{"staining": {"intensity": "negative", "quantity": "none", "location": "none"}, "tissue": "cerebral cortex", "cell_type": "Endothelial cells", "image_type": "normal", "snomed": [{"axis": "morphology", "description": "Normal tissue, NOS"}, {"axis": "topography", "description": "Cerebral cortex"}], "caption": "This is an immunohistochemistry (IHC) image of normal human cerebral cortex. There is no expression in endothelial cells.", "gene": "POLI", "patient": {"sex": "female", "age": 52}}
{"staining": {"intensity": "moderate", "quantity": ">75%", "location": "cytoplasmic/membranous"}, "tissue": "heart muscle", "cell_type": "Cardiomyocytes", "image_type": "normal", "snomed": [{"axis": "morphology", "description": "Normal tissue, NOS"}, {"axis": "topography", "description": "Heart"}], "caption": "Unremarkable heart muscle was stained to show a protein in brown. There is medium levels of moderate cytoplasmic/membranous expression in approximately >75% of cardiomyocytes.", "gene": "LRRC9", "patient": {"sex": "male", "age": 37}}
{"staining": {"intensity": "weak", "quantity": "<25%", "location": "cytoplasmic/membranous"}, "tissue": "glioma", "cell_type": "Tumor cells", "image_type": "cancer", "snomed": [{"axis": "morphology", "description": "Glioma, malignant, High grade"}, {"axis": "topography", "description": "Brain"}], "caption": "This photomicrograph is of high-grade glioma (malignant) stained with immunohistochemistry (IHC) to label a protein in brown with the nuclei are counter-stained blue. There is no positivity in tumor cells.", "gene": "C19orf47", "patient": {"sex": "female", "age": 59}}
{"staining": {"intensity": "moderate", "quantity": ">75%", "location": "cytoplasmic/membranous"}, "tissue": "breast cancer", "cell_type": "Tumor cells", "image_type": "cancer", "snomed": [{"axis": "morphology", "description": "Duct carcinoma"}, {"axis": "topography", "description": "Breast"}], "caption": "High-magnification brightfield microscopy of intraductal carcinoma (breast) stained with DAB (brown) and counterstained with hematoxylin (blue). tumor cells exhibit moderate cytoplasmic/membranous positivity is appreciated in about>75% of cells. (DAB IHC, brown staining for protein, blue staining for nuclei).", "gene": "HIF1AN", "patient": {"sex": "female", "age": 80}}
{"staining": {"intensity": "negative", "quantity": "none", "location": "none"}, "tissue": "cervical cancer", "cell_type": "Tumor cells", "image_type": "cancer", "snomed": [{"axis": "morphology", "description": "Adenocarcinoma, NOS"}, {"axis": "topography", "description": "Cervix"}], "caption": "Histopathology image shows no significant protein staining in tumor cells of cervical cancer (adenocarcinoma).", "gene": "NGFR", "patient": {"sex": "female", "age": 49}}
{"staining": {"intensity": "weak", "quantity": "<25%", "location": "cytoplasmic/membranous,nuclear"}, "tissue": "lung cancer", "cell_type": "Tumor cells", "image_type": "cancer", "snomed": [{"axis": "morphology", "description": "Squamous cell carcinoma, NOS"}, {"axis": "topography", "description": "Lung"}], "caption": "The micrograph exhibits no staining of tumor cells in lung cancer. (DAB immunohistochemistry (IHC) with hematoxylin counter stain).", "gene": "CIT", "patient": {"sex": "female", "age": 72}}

▶ Directions
Write out the listing exactly from its first line to the line containing "heart muscle was". Both of those lines belong in the answer.

▶ Response
{"staining": {"intensity": "negative", "quantity": "none", "location": "none"}, "tissue": "cerebral cortex", "cell_type": "Endothelial cells", "image_type": "normal", "snomed": [{"axis": "morphology", "description": "Normal tissue, NOS"}, {"axis": "topography", "description": "Cerebral cortex"}], "caption": "This is an immunohistochemistry (IHC) image of normal human cerebral cortex. There is no expression in endothelial cells.", "gene": "POLI", "patient": {"sex": "female", "age": 52}}
{"staining": {"intensity": "moderate", "quantity": ">75%", "location": "cytoplasmic/membranous"}, "tissue": "heart muscle", "cell_type": "Cardiomyocytes", "image_type": "normal", "snomed": [{"axis": "morphology", "description": "Normal tissue, NOS"}, {"axis": "topography", "description": "Heart"}], "caption": "Unremarkable heart muscle was stained to show a protein in brown. There is medium levels of moderate cytoplasmic/membranous expression in approximately >75% of cardiomyocytes.", "gene": "LRRC9", "patient": {"sex": "male", "age": 37}}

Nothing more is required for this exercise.